Patrick Gleason writes for Forbes about state Sen. Wiley Nickel’s effort to downplay his voting record as he runs for Congress.
“In this race, I’m the moderate by far,” Wiley Nickel proclaimed during an October 1 interview with WRAL News. This assertion of moderation comes as Nickel, a former Obama administration staffer and current state senator, seeks to win over independent voters as the Democratic nominee in North Carolina’s 13th congressional district. Yet those most familiar with Nickel’s work in the North Carolina General Assembly, including members of the press who have followed Nickel’s voting record closely, find his moderate branding to be a stretch.
“You’re campaigning as a moderate, I’ve covered you in the state legislature for a long time and you’ve often voted to the left of your caucus,” veteran North Carolina statehouse reporter Laura Leslie recently said during an interview with Nickel, before going on to ask, “why should voters believe you?”
Leslie has a point. Senator Nickel, for a recent example, refused to support the compromise budget Governor Roy Cooper (D) enacted last year, which was approved with a bipartisan vote in the North Carolina House and Senate. Though nearly all of his fellow Democrats in the state legislature voted for that budget, which provided another round of personal and corporate income tax relief, Wiley Nickel was one of only seven state senators to vote against it. …

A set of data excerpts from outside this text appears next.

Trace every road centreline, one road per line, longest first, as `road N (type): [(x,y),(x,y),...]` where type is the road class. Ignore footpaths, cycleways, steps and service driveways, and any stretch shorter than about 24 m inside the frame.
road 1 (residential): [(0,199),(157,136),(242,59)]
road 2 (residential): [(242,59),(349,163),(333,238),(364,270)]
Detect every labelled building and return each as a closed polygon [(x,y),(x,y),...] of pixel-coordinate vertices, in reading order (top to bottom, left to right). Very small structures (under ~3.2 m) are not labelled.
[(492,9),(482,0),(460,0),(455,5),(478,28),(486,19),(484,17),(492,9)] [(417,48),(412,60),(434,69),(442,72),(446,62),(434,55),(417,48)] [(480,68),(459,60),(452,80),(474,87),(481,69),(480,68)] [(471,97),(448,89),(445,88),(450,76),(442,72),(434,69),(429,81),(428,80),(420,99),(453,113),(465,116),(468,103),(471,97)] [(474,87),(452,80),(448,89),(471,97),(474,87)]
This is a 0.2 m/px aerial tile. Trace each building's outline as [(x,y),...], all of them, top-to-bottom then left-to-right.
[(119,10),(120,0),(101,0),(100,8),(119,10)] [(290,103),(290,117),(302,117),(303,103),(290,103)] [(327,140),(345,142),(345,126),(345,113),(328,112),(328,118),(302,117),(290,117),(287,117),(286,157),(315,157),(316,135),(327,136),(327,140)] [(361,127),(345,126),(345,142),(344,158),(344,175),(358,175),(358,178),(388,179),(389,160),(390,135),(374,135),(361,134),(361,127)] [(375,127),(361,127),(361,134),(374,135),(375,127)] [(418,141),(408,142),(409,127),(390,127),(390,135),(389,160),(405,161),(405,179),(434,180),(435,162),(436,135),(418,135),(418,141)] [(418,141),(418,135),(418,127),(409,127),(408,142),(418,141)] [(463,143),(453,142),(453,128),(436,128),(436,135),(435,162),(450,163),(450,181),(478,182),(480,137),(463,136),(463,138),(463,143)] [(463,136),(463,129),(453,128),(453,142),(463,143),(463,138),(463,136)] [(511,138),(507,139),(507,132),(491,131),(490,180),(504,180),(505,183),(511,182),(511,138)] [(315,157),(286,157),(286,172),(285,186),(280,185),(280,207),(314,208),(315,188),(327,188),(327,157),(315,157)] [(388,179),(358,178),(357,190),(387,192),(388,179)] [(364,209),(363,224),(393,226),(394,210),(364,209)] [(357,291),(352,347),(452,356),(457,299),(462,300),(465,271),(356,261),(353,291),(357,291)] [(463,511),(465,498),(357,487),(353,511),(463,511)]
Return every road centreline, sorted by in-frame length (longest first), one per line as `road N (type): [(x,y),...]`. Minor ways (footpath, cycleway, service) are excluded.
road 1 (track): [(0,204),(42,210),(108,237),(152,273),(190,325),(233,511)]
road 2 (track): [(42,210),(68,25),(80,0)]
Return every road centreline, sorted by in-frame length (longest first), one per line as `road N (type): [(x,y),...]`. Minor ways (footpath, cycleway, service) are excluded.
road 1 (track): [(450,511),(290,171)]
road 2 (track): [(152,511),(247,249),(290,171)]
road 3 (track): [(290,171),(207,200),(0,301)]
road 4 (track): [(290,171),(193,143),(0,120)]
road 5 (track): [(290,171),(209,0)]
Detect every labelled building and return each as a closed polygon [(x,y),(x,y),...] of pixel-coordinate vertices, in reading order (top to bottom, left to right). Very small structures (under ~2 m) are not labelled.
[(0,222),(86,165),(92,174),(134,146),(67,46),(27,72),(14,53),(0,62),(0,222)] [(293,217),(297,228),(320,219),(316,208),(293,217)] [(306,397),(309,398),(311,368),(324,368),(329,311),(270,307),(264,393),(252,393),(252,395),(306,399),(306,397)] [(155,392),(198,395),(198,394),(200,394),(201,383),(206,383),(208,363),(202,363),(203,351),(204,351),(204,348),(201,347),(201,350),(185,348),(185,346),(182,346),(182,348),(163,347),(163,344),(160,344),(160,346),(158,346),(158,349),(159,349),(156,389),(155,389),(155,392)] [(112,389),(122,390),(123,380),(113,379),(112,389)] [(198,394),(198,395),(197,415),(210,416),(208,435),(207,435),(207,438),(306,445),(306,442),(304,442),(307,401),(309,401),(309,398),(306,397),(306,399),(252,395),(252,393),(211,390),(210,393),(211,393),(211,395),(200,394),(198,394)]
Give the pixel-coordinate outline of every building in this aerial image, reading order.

… In announcing his opposition to the bipartisan budget, Nickel made clear he would rather state government spend additional taxpayer dollars than see families and employers to keep a greater share of their earnings. “North Carolina already has the lowest corporate income taxes in the South but has failed to invest in our teachers and our public schools,” Nickel said in a statement announcing his opposition to the bipartisan budget. “Corporations need to pay their fair share so we can invest in a world-class public education system.”